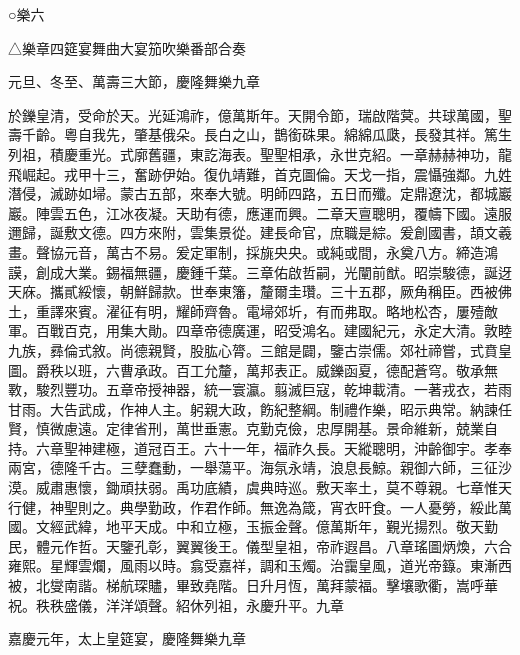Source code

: 
\begin{pinyinscope}
○樂六

△樂章四筵宴舞曲大宴笳吹樂番部合奏

元旦、冬至、萬壽三大節，慶隆舞樂九章

於鑠皇清，受命於天。光延鴻祚，億萬斯年。天開令節，瑞啟階蓂。共球萬國，聖壽千齡。粵自我先，肇基俄朵。長白之山，鵲銜硃果。綿綿瓜瓞，長發其祥。篤生列祖，積慶重光。式廓舊疆，東訖海表。聖聖相承，永世克紹。一章赫赫神功，龍飛崛起。戎甲十三，奮跡伊始。復仇靖難，首克圖倫。天戈一指，震懾強鄰。九姓潛侵，滅跡如埽。蒙古五部，來奉大號。明師四路，五日而殲。定鼎遼沈，都城巖巖。陣雲五色，江冰夜凝。天助有德，應運而興。二章天亶聰明，覆幬下國。遠服邇歸，誕敷文德。四方來附，雲集景從。建長命官，庶職是綜。爰創國書，頡文羲畫。聲協元音，萬古不易。爰定軍制，採旐央央。或純或間，永奠八方。締造鴻謨，創成大業。錫福無疆，慶鍾千葉。三章佑啟哲嗣，光闡前猷。昭崇駿德，誕迓天庥。攜貳綏懷，朝鮮歸款。世奉東籓，釐爾圭瓚。三十五郡，厥角稱臣。西被佛土，重譯來賓。濯征有明，耀師齊魯。電埽郊圻，有而弗取。略地松杏，屢殪敵軍。百戰百克，用集大勛。四章帝德廣運，昭受鴻名。建國紀元，永定大清。敦睦九族，彞倫式敘。尚德親賢，股肱心膂。三館是闢，鑒古崇儒。郊社禘嘗，式賁皇圖。爵秩以班，六曹承政。百工允釐，萬邦表正。威鑠函夏，德配蒼穹。敬承無斁，駿烈豐功。五章帝授神器，統一寰瀛。翦滅巨寇，乾坤載清。一著戎衣，若雨甘雨。大告武成，作神人主。躬親大政，飭紀整綱。制禮作樂，昭示典常。納諫任賢，慎微慮遠。定律省刑，萬世垂憲。克勤克儉，忠厚開基。景命維新，兢業自持。六章聖神建極，道冠百王。六十一年，福祚久長。天縱聰明，沖齡御宇。孝奉兩宮，德隆千古。三孽蠢動，一舉蕩平。海氛永靖，浪息長鯨。親御六師，三征沙漠。威肅惠懷，鋤頑扶弱。禹功底績，虞典時巡。敷天率土，莫不尊親。七章惟天行健，神聖則之。典學勤政，作君作師。無逸為箴，宵衣旰食。一人憂勞，綏此萬國。文經武緯，地平天成。中和立極，玉振金聲。億萬斯年，覲光揚烈。敬天勤民，體元作哲。天鑒孔彰，翼翼後王。儀型皇祖，帝祚遐昌。八章瑤圖炳煥，六合雍熙。星輝雲爛，風雨以時。翕受嘉祥，調和玉燭。治靄皇風，道光帝籙。東漸西被，北燮南諧。梯航琛贐，畢致堯階。日升月恆，萬拜蒙福。擊壤歌衢，嵩呼華祝。秩秩盛儀，洋洋頌聲。紹休列祖，永慶升平。九章

嘉慶元年，太上皇筵宴，慶隆舞樂九章


\end{pinyinscope}
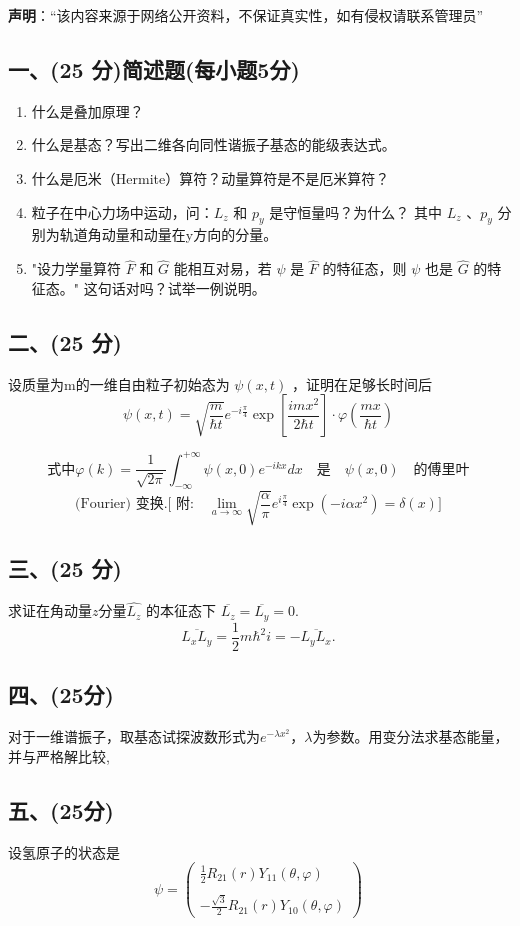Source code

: 
\textbf{声明}：“该内容来源于网络公开资料，不保证真实性，如有侵权请联系管理员”

\subsection{一、(25 分)简述题(每小题5分)}
\begin{enumerate}
        \item 什么是叠加原理？
        \item 什么是基态？写出二维各向同性谐振子基态的能级表达式。
        \item 什么是厄米（Hermite）算符？动量算符是不是厄米算符？
        \item 粒子在中心力场中运动，问：$L_z$ 和 $p_y$ 是守恒量吗？为什么？
        其中 $L_z$ 、$p_y$ 分别为轨道角动量和动量在y方向的分量。
        \item "设力学量算符 $\hat{F}$ 和 $\hat{G}$ 能相互对易，若 $\psi$ 是 $\hat{F}$ 的特征态，则 $\psi$ 也是 $\hat{G}$ 的特征态。" 这句话对吗？试举一例说明。
    \end{enumerate}
\subsection{二、(25 分)}
设质量为m的一维自由粒子初始态为 $\psi(x,t)$ ，证明在足够长时间后
$$\psi(x,t) = \sqrt{\frac{m}{\hbar t}} e^{-i\frac{\pi}{4}} \exp \left[ \frac{imx^2}{2\hbar t} \right] \cdot \varphi \left( \frac{mx}{\hbar t} \right)~$$

$$\text{式中}\varphi(k) = \frac{1}{\sqrt{2\pi}} \int_{-\infty}^{+\infty} \psi(x, 0) e^{-ikx} dx \quad \text{是} \quad \psi(x, 0) \quad \text{的傅里叶}~$$
$$\text{(Fourier) 变换.[ 附:} \quad \lim_{a \to \infty} \sqrt{\frac{\alpha}{\pi}} e^{i \frac{\pi}{4}} \exp(-i \alpha x^2) = \delta(x)]~$$
\subsection{三、(25 分)}
求证在角动量$z$分量$\hat{L_z}$ 的本征态下 $\overline{L_z} = \overline{L_y} = 0.$
$$\overline{L_x L_y} = \frac{1}{2} m \hbar^2 i = - \overline{L_y L_x}.~$$
\subsection{四、(25分)}
对于一维谱振子，取基态试探波数形式为$e^{-\lambda x^2}$，$\lambda$为参数。用变分法求基态能量，并与严格解比较,
\subsection{五、(25分)}
设氢原子的状态是
$$\psi = \begin{pmatrix}\frac{1}{2} R_{21}(r)Y_{11}(\theta, \varphi) \\\\-\frac{\sqrt{3}}{2} R_{21}(r)Y_{10}(\theta, \varphi)\end{pmatrix}~$$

Work order
Transcribe each entry precisely as given, leaving the pictures out.

Your response
Source code

: 
\begin{pinyinscope}
○樂六

△樂章四筵宴舞曲大宴笳吹樂番部合奏

元旦、冬至、萬壽三大節，慶隆舞樂九章

於鑠皇清，受命於天。光延鴻祚，億萬斯年。天開令節，瑞啟階蓂。共球萬國，聖壽千齡。粵自我先，肇基俄朵。長白之山，鵲銜硃果。綿綿瓜瓞，長發其祥。篤生列祖，積慶重光。式廓舊疆，東訖海表。聖聖相承，永世克紹。一章赫赫神功，龍飛崛起。戎甲十三，奮跡伊始。復仇靖難，首克圖倫。天戈一指，震懾強鄰。九姓潛侵，滅跡如埽。蒙古五部，來奉大號。明師四路，五日而殲。定鼎遼沈，都城巖巖。陣雲五色，江冰夜凝。天助有德，應運而興。二章天亶聰明，覆幬下國。遠服邇歸，誕敷文德。四方來附，雲集景從。建長命官，庶職是綜。爰創國書，頡文羲畫。聲協元音，萬古不易。爰定軍制，採旐央央。或純或間，永奠八方。締造鴻謨，創成大業。錫福無疆，慶鍾千葉。三章佑啟哲嗣，光闡前猷。昭崇駿德，誕迓天庥。攜貳綏懷，朝鮮歸款。世奉東籓，釐爾圭瓚。三十五郡，厥角稱臣。西被佛土，重譯來賓。濯征有明，耀師齊魯。電埽郊圻，有而弗取。略地松杏，屢殪敵軍。百戰百克，用集大勛。四章帝德廣運，昭受鴻名。建國紀元，永定大清。敦睦九族，彞倫式敘。尚德親賢，股肱心膂。三館是闢，鑒古崇儒。郊社禘嘗，式賁皇圖。爵秩以班，六曹承政。百工允釐，萬邦表正。威鑠函夏，德配蒼穹。敬承無斁，駿烈豐功。五章帝授神器，統一寰瀛。翦滅巨寇，乾坤載清。一著戎衣，若雨甘雨。大告武成，作神人主。躬親大政，飭紀整綱。制禮作樂，昭示典常。納諫任賢，慎微慮遠。定律省刑，萬世垂憲。克勤克儉，忠厚開基。景命維新，兢業自持。六章聖神建極，道冠百王。六十一年，福祚久長。天縱聰明，沖齡御宇。孝奉兩宮，德隆千古。三孽蠢動，一舉蕩平。海氛永靖，浪息長鯨。親御六師，三征沙漠。威肅惠懷，鋤頑扶弱。禹功底績，虞典時巡。敷天率土，莫不尊親。七章惟天行健，神聖則之。典學勤政，作君作師。無逸為箴，宵衣旰食。一人憂勞，綏此萬國。文經武緯，地平天成。中和立極，玉振金聲。億萬斯年，覲光揚烈。敬天勤民，體元作哲。天鑒孔彰，翼翼後王。儀型皇祖，帝祚遐昌。八章瑤圖炳煥，六合雍熙。星輝雲爛，風雨以時。翕受嘉祥，調和玉燭。治靄皇風，道光帝籙。東漸西被，北燮南諧。梯航琛贐，畢致堯階。日升月恆，萬拜蒙福。擊壤歌衢，嵩呼華祝。秩秩盛儀，洋洋頌聲。紹休列祖，永慶升平。九章

嘉慶元年，太上皇筵宴，慶隆舞樂九章


\end{pinyinscope}
Source code

: 
\textbf{声明}：“该内容来源于网络公开资料，不保证真实性，如有侵权请联系管理员”

\subsection{一、(25 分)简述题(每小题5分)}
\begin{enumerate}
        \item 什么是叠加原理？
        \item 什么是基态？写出二维各向同性谐振子基态的能级表达式。
        \item 什么是厄米（Hermite）算符？动量算符是不是厄米算符？
        \item 粒子在中心力场中运动，问：$L_z$ 和 $p_y$ 是守恒量吗？为什么？
        其中 $L_z$ 、$p_y$ 分别为轨道角动量和动量在y方向的分量。
        \item "设力学量算符 $\hat{F}$ 和 $\hat{G}$ 能相互对易，若 $\psi$ 是 $\hat{F}$ 的特征态，则 $\psi$ 也是 $\hat{G}$ 的特征态。" 这句话对吗？试举一例说明。
    \end{enumerate}
\subsection{二、(25 分)}
设质量为m的一维自由粒子初始态为 $\psi(x,t)$ ，证明在足够长时间后
$$\psi(x,t) = \sqrt{\frac{m}{\hbar t}} e^{-i\frac{\pi}{4}} \exp \left[ \frac{imx^2}{2\hbar t} \right] \cdot \varphi \left( \frac{mx}{\hbar t} \right)~$$

$$\text{式中}\varphi(k) = \frac{1}{\sqrt{2\pi}} \int_{-\infty}^{+\infty} \psi(x, 0) e^{-ikx} dx \quad \text{是} \quad \psi(x, 0) \quad \text{的傅里叶}~$$
$$\text{(Fourier) 变换.[ 附:} \quad \lim_{a \to \infty} \sqrt{\frac{\alpha}{\pi}} e^{i \frac{\pi}{4}} \exp(-i \alpha x^2) = \delta(x)]~$$
\subsection{三、(25 分)}
求证在角动量$z$分量$\hat{L_z}$ 的本征态下 $\overline{L_z} = \overline{L_y} = 0.$
$$\overline{L_x L_y} = \frac{1}{2} m \hbar^2 i = - \overline{L_y L_x}.~$$
\subsection{四、(25分)}
对于一维谱振子，取基态试探波数形式为$e^{-\lambda x^2}$，$\lambda$为参数。用变分法求基态能量，并与严格解比较,
\subsection{五、(25分)}
设氢原子的状态是
$$\psi = \begin{pmatrix}\frac{1}{2} R_{21}(r)Y_{11}(\theta, \varphi) \\\\-\frac{\sqrt{3}}{2} R_{21}(r)Y_{10}(\theta, \varphi)\end{pmatrix}~$$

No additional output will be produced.